Records from a data collection
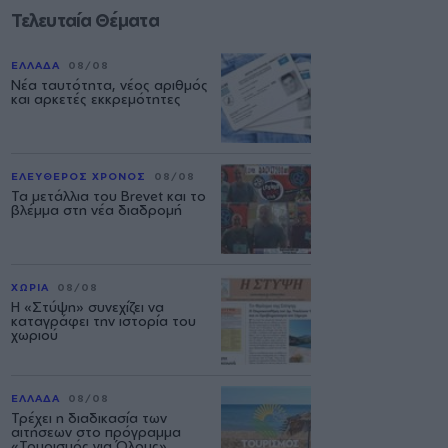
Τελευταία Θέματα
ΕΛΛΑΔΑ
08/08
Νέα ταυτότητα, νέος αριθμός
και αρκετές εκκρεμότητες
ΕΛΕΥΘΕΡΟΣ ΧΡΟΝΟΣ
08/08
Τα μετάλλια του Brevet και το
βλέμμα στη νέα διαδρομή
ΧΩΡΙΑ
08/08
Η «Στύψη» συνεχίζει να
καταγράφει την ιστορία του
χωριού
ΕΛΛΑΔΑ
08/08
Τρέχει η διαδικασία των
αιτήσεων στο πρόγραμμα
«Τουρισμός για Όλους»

==

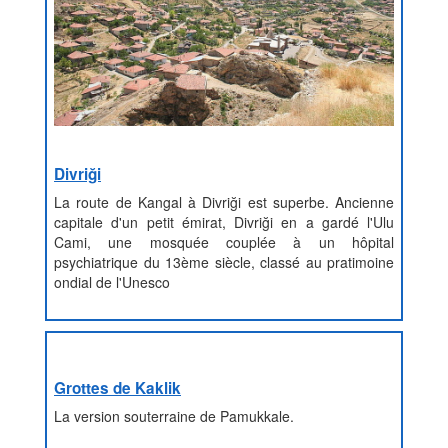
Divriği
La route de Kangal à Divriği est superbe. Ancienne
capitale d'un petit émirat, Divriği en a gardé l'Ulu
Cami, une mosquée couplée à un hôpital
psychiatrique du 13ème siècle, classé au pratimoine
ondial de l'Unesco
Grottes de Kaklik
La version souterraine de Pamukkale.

## Work to complete
Return each line of the listing above that contains the string "Divriği".

## Solution to the exercise
Divriği
La route de Kangal à Divriği est superbe. Ancienne
capitale d'un petit émirat, Divriği en a gardé l'Ulu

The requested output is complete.